Developed by Terry W. Young in 1991, the Calmar ratio is short for CaliforniaManaged AccountReports. The ratio is very similar to theMAR Ratio, which was formulated much earlier. The only difference is that the MAR Ratio is based on data produced from the inception of the investment, whereas the Calmar ratio is typically based on more recent and shorter-term data.

Measures like Sortino, which only considers negative deviation from the mean return, can remove the limitation of Sharpe ratio to some extent. Measures how well the fund has performed vis-a vis the risk taken by it. It is the excess return over risk-free return divided by the standard deviation. The higher the Sharpe Ratio, the better the fund has performed in proportion to the risk taken by it. The right mutual funds for your long-term goals with inflation-beating growth plus risk management. Suppose a fund is made of only technology stocks and sector performs well.

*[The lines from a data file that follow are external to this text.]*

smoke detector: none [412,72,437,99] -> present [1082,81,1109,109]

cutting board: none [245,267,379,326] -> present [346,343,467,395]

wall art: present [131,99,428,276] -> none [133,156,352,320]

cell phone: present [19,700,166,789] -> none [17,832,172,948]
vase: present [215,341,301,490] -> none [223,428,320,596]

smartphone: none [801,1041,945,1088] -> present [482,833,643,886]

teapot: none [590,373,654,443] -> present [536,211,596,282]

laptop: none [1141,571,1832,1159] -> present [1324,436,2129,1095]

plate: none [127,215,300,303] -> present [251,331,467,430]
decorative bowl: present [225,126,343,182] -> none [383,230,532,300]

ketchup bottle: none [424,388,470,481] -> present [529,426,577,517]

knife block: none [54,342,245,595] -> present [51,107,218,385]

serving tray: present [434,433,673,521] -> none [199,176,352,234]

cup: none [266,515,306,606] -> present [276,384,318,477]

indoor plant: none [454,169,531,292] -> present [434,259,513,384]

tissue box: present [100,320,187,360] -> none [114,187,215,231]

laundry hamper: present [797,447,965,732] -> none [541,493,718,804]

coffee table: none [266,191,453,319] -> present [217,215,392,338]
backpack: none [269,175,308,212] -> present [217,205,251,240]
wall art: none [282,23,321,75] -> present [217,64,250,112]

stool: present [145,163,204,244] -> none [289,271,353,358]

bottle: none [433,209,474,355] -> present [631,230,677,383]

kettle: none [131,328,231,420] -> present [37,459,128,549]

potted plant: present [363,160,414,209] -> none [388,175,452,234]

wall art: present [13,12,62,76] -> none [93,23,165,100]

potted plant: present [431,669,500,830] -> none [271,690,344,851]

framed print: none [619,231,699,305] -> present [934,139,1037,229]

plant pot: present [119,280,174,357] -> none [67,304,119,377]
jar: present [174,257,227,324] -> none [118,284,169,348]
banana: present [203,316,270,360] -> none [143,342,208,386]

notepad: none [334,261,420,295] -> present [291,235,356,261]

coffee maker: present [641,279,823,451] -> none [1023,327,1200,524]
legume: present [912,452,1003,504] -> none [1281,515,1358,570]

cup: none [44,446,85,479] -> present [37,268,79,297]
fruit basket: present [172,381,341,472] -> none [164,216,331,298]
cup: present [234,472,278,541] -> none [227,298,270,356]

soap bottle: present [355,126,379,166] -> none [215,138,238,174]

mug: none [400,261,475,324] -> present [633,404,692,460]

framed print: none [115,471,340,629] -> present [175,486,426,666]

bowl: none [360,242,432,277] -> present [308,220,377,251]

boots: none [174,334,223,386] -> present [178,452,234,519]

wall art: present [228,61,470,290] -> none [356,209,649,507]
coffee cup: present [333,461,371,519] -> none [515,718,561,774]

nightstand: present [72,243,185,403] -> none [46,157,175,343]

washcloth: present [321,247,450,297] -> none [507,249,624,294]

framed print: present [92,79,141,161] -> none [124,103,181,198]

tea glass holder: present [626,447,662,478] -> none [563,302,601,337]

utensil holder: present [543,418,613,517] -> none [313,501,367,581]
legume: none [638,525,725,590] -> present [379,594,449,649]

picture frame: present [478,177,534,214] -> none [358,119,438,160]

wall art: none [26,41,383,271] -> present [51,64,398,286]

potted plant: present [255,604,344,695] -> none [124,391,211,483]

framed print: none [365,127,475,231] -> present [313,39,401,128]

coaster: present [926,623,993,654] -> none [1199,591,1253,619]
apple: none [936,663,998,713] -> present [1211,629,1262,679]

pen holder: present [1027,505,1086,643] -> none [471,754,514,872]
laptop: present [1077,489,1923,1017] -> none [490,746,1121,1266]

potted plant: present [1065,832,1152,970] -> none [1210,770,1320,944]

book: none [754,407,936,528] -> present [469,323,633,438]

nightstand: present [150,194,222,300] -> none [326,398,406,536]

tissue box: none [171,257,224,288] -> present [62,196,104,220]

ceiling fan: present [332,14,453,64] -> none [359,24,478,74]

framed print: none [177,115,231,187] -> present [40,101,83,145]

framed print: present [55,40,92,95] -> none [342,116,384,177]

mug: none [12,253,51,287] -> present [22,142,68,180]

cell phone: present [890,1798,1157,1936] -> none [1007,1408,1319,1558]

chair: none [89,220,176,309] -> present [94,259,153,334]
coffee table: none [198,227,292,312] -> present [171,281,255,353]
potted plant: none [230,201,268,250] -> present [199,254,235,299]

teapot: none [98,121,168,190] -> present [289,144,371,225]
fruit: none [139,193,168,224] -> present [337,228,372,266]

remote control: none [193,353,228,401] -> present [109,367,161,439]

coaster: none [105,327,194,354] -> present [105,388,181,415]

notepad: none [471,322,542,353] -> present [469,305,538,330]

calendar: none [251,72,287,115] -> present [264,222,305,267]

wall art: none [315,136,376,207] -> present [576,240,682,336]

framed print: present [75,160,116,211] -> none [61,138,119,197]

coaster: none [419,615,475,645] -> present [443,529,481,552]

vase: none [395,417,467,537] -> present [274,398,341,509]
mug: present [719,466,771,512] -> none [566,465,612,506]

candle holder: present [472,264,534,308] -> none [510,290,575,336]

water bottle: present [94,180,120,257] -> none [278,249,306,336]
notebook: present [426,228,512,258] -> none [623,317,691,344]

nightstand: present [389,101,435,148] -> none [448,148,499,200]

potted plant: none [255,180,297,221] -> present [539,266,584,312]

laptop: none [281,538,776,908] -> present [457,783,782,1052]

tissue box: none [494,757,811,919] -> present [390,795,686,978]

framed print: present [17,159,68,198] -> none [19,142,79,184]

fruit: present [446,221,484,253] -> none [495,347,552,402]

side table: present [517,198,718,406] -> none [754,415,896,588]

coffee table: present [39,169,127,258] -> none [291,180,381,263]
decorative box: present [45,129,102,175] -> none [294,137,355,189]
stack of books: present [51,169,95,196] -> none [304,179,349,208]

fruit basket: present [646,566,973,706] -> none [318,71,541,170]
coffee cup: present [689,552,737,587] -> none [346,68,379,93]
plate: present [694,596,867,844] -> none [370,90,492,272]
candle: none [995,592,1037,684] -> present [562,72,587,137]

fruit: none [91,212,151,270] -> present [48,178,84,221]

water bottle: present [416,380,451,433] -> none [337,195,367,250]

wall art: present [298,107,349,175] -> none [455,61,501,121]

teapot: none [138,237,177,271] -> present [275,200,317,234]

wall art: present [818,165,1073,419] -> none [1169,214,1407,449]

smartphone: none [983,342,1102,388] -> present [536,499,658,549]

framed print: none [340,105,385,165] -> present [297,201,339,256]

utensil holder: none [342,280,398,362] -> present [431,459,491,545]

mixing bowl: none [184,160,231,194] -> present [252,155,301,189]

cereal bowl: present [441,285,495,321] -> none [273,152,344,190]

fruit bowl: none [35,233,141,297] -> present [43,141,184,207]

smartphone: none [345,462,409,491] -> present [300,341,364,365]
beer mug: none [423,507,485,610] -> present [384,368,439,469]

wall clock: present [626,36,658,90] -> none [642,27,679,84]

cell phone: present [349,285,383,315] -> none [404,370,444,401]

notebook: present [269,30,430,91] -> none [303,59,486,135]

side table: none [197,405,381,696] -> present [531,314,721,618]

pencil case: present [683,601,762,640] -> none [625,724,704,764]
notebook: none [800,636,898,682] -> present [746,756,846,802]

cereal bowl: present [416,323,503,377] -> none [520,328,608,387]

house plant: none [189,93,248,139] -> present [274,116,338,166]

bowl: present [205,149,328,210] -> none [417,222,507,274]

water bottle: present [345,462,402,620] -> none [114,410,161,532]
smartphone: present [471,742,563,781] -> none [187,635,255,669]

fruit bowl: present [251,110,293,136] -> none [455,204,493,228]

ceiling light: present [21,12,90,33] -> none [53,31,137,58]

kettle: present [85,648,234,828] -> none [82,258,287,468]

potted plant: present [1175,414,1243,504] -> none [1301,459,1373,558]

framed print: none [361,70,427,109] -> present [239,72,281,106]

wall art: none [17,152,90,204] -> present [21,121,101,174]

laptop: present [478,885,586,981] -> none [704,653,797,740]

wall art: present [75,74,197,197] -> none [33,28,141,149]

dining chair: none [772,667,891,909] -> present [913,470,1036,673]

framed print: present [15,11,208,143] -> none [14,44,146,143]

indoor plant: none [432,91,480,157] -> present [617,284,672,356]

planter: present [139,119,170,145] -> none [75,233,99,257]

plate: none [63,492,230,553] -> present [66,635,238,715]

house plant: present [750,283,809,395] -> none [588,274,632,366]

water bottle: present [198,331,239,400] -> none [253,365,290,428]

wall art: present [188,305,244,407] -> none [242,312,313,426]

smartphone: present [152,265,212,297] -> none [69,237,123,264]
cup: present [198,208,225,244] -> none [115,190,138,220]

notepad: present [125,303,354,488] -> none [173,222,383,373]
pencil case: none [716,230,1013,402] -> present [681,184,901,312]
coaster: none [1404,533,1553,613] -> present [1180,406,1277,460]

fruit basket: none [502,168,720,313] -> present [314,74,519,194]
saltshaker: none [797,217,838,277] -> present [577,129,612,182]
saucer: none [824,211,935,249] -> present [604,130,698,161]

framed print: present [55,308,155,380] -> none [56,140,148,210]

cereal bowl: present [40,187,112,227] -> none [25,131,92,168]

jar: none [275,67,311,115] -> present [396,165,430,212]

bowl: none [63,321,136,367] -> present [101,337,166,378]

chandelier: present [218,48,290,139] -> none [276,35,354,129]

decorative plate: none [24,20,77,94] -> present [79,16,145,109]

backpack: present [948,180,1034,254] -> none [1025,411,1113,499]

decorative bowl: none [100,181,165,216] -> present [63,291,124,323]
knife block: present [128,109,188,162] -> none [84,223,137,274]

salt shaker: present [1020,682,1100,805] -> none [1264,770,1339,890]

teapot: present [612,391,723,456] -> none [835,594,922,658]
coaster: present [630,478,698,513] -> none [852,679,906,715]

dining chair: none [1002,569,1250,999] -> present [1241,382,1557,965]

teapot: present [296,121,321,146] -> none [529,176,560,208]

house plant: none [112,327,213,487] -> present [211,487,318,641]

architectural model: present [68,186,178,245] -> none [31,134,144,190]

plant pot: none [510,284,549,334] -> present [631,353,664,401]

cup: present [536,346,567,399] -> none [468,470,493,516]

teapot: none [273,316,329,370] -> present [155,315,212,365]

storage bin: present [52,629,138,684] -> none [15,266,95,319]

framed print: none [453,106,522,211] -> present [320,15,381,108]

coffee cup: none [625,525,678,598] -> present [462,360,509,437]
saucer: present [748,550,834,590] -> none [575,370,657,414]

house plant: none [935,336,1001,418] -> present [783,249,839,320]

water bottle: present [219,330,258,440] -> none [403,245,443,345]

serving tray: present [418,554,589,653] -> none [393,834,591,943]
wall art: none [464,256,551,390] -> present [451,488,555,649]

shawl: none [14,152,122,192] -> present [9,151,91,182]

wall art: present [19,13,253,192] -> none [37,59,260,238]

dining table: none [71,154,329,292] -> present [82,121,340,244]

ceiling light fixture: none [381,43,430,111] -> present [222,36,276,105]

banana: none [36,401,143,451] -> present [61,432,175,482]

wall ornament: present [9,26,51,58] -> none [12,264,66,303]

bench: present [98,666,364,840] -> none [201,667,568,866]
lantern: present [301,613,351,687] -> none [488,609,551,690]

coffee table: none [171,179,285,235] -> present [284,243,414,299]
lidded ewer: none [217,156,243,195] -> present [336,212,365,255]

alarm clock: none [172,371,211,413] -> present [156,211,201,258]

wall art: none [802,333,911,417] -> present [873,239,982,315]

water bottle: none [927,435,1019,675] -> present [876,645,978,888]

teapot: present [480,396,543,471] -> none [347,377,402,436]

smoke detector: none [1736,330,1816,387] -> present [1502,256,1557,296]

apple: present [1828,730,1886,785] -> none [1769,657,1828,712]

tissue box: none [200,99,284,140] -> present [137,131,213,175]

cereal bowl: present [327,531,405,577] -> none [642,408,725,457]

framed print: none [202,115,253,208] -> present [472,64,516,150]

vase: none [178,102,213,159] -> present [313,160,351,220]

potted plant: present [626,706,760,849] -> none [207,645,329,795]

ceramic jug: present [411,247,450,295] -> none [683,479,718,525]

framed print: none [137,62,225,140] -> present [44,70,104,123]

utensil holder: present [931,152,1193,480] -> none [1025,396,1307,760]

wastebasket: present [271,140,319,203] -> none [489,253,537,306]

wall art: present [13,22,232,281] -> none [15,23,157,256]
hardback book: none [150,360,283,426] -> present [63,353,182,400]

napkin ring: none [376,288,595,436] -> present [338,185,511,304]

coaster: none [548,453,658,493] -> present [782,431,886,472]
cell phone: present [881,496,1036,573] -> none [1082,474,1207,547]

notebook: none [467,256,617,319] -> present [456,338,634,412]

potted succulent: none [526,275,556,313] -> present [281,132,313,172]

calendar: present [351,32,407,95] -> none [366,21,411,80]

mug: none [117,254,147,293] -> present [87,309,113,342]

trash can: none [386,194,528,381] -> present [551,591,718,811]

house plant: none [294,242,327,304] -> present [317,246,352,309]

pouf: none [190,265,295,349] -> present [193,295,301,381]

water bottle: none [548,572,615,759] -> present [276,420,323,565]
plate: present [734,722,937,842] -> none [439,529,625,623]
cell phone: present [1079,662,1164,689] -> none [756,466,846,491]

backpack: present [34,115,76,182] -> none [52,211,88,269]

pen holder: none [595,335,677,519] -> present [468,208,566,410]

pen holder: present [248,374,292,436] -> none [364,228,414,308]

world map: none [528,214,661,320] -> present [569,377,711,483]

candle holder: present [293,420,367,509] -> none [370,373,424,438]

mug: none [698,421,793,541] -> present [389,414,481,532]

Furthermore, it helps an investor understand if the excess returns of a portfolio are because of the wise investment decision or because of the high risk. The Sharpe ratio is the return of a portfolio minus a danger-free rate of return, divided by the portfolio’s standard deviation. The ratio helps standardize the returns of managers within the same asset class to allow them to be in contrast on a danger-adjusted foundation. The formulation principally divides returns by the volatility of the returns . The Sharpe ratio is the ratio of the distinction between the imply of portfolio returns and the danger-free price divided by the standard deviation of portfolio returns. In case an investor prefers to calculate it himself, one needs to deduct the risk-free return from the portfolio return, which is defined as the excess return.

However, determining which ratio to use is determined by whether or not the investor needs to focus on complete or commonplace deviation, or simply downside deviation. The Sortino ratio is a useful method for traders, analysts, and portfolio managers to gauge an funding’s return for a given stage of bad threat. Beta is a part of the capital asset pricing model , which is used to calculate the price of equity funding. Investors looking for low-danger investments would possibly gravitate to low beta shares, meaning their costs will not fall as a lot as the general market throughout downturns. However, those self same shares will not rise as much as the general market throughout upswings. By calculating and comparing betas, investors can determine their optimum danger-reward ratio for his or her portfolio.